Así que, no se trataba de prótesis, sino del
propio actor, y Jeremy Irons es sencillamente uno
de los mejores actores del mundo".
Jeremy
Irons dice que una de las cosas con las que más
disfrutó interpretando al Uber-Morlock fue poder
participar en la concepción propiamente dicha
del personaje final. "Quería que fuera una
sorpresa, que no fuera lo que esperaban los
espectadores. Originalmente estaba concebido como
un malvado, pero a mí siempre me interesan las
cosas buenas de los personajes malos y las cosas
malas de los personajes buenos
los tonos
grises. El Uber-Morlock tenía que cumplir una
cierta función, pero dentro de ese marco
tratamos de exagerarlo, tanto para hacer gracia a
los espectadores como para hacerles sentir
incómodos
para hacerles cuestionarse sus
creencias y las creencias de su héroe sobre el
objeto de su búsqueda, la posible inutilidad de
su búsqueda y tal vez la condición humana. Una
vez que empezamos a rodarlo, incluso nos
sorprendió a nosotros, a veces nos divirtió y
otras nos horrorizó. Para mí, fue una gran
experiencia el proceso de creación del
Uber-Morlock junto con todas las personas que
participaron en dicha creación".
Crear los
personajes de los Morlocks cazadores y de los
Morlocks espías fue más cuestión de diseño
que de elección de actores. Al proceder del
mundo de la animación, Simon Wells sabía cómo
dar forma a los personajes sobre el papel. El
director hizo los bocetos iniciales de los
personajes y luego los pasó al estudio del
famoso artista de maquillaje de efectos
especiales Stan Winston, ganador de varios Oscar.
"La
dirección que tomamos con los Morlocks estuvo en
gran medida influida por los bocetos de
Simon", comenta Winston. "Nos dimos
cuenta inmediatamente de que no podíamos
simplemente poner maquillaje sobre un actor,
debido a la estructura del cráneo de los
Morlocks y a la posición de los ojos y la boca.

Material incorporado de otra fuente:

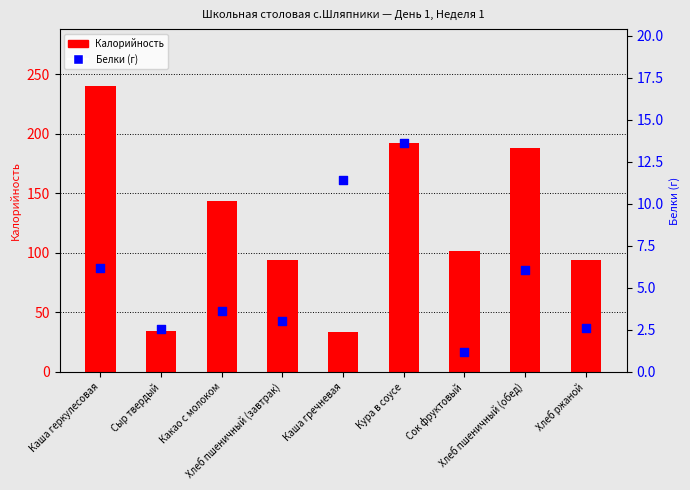

At which category is the sum across all series the highest?

Каша геркулесовая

En lugar de eso, creamos un rostro totalmente
animatrónico, capaz de mover las cejas, los
ojos, los labios, la mejilla, etc., para dar a
sus caras la mayor expresión posible".
Las cabezas
de los Morlocks espías y de los Morlocks
cazadores eran bastante similares, con 32
servomecanismos aproximadamente en cada una.

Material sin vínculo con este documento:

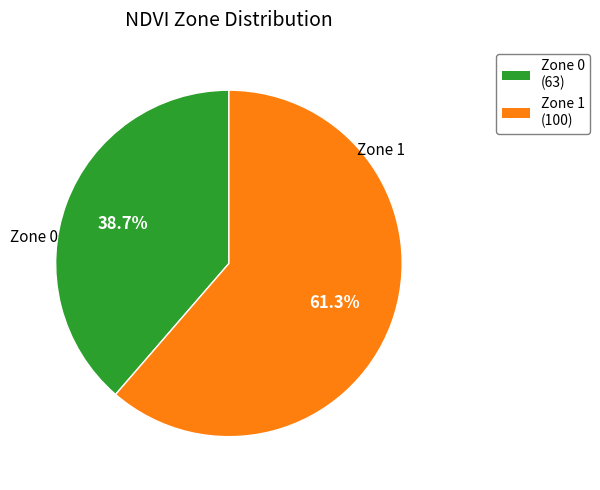

Combined, do Zone 1 and Zone 0 account for over 50%?

Yes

Fueron necesarios tres marionetistas para activar
las funciones faciales de cada una de las cabezas
animatrónicas. Los ojos de los Morlocks eran
artificiales, por lo que los actores que había
en su interior sólo podían ver mediante una
diminuta cámara situada dentro de la nariz, que
les transmitía una diminuta imagen en blanco y
negro del mundo "exterior".
Los trajes
de los Morlocks se hicieron creando un molde
perfecto del cuerpo de cada actor, en el que
luego se vertía goma espuma. A continuación la
goma conformada se vulcanizaba en el horno, se
unía y se cerraban las costuras. Usando una
pintura de goma con base de cemento, el
departamento de pintura aplicaba el color, y a
continuación se insertaba el cabello
individualmente, pelo a pelo. Una vez terminados,
los trajes de los Morlocks pesaban alrededor de
12 kilos, lo cual suponía todo un reto para los
especialistas.
El
coordinador de especialistas Jeff Imada
atestigua, "El sobrecalentamiento y el poder
respirar adecuadamente son siempre factores a
tener en cuenta en cualquier tipo de traje
protésico, pero también había que hacer frente
a cuestiones de privación sensorial. No tienes
manos, en cuanto tales, por lo que no puedes
tocar ni agarrar cosas, y tu visión está
limitada; ves a través de una pequeña imagen en
blanco y negro, y la percepción de la
profundidad está muy distorsionada".
El
resultado final justificó todos los
inconvenientes, como dice David Valdes, "Lo
mejor es que cuando veas a los Morlocks en la
pantalla, resultarán tan aterradores como lo
fueron para mí hace 40 años".
Samantha
Mumba está de acuerdo. "Cuando los vi por
primera vez, me asusté de verdad. Y cuando ves
que vienen corriendo hacia ti, es realmente
aterrador".
Aunque los
que interpretaban a los Eloi no tenían que
llevar nada parecido a los agobiantes trajes de
los Morlocks, llevaban tatuajes que exigían que
el departamento de maquillaje pintara con
aerógrafo tatuajes de la cabeza a los pies a un
número de hasta 120 actores y extras al día.